* [What to work on]:
Turn everything from the line containing "Maria Rosário" down through the final line below, both included, into a Markdown table with the columns Row and Line. Skip blank lines and leave the pictures out.

------ Records for the exercise ------

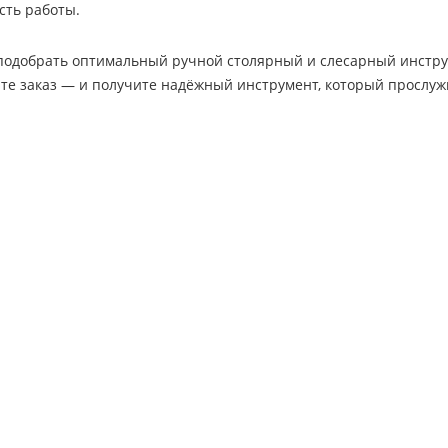
сть работы.
одобрать оптимальный ручной столярный и слесарный инструме
те заказ — и получите надёжный инструмент, который прослужи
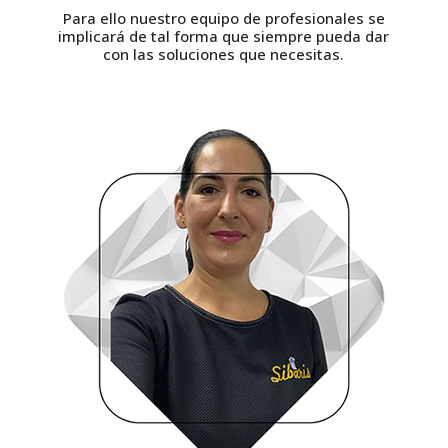
Para ello nuestro equipo de profesionales se
implicará de tal forma que siempre pueda dar
con las soluciones que necesitas.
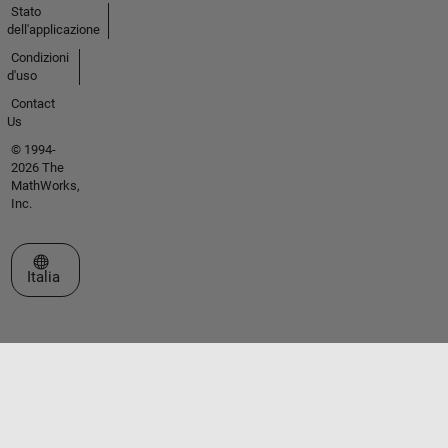
Stato
dell'applicazione
Condizioni
d'uso
Contact
Us
© 1994-
2026 The
MathWorks,
Inc.
Seleziona un sito web
Italia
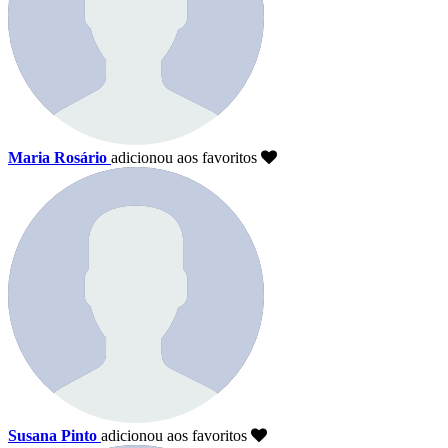
Maria Rosário
adicionou aos favoritos
Susana Pinto
adicionou aos favoritos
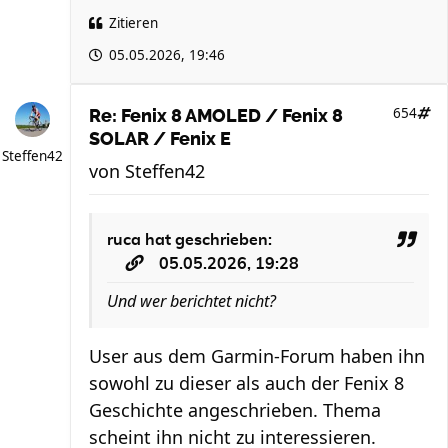
Zitieren
05.05.2026, 19:46
654
Re: Fenix 8 AMOLED / Fenix 8
SOLAR / Fenix E
Steffen42
von
Steffen42
ruca
hat geschrieben:
05.05.2026, 19:28
Und wer berichtet nicht?
User aus dem Garmin-Forum haben ihn
sowohl zu dieser als auch der Fenix 8
Geschichte angeschrieben. Thema
scheint ihn nicht zu interessieren.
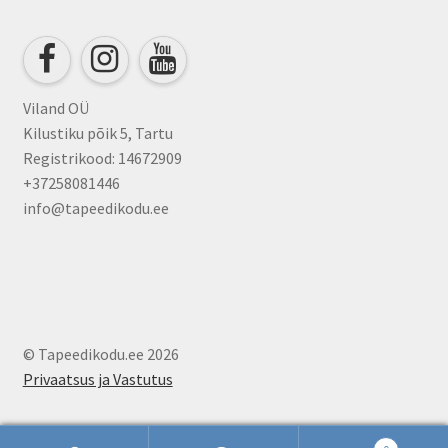
Viland OÜ
Kilustiku põik 5, Tartu
Registrikood: 14672909
+37258081446
info@tapeedikodu.ee
© Tapeedikodu.ee 2026
Privaatsus ja Vastutus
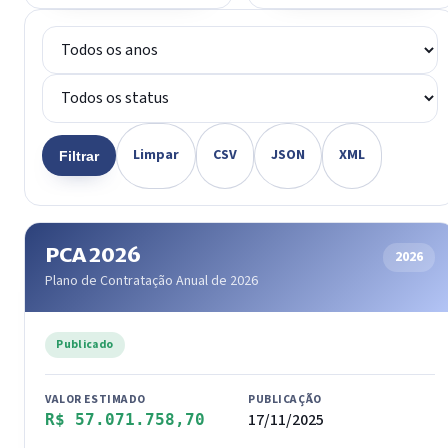
Limpar
CSV
JSON
XML
Filtrar
PCA 2026
2026
Plano de Contratação Anual de 2026
Publicado
VALOR ESTIMADO
PUBLICAÇÃO
17/11/2025
R$ 57.071.758,70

------

* [Output for this task]:
| Row | Line |
|---|---|
| 1 | Maria Rosário |
| 2 | adicionou aos favoritos |
| 3 | Susana Pinto |
| 4 | adicionou aos favoritos |
| 5 | Zitieren |
| 6 | 05.05.2026, 19:46 |
| 7 | 654 |
| 8 | Re: Fenix 8 AMOLED / Fenix 8 |
| 9 | SOLAR / Fenix E |
| 10 | Steffen42 |
| 11 | von |
| 12 | Steffen42 |
| 13 | ruca |
| 14 | hat geschrieben: |
| 15 | 05.05.2026, 19:28 |
| 16 | Und wer berichtet nicht? |
| 17 | User aus dem Garmin-Forum haben ihn |
| 18 | sowohl zu dieser als auch der Fenix 8 |
| 19 | Geschichte angeschrieben. Thema |
| 20 | scheint ihn nicht zu interessieren. |
| 21 | Viland OÜ |
| 22 | Kilustiku põik 5, Tartu |
| 23 | Registrikood: 14672909 |
| 24 | +37258081446 |
| 25 | info@tapeedikodu.ee |
| 26 | © Tapeedikodu.ee 2026 |
| 27 | Privaatsus ja Vastutus |
| 28 | Limpar |
| 29 | CSV |
| 30 | JSON |
| 31 | XML |
| 32 | Filtrar |
| 33 | PCA 2026 |
| 34 | 2026 |
| 35 | Plano de Contratação Anual de 2026 |
| 36 | Publicado |
| 37 | VALOR ESTIMADO |
| 38 | PUBLICAÇÃO |
| 39 | 17/11/2025 |
| 40 | R$ 57.071.758,70 |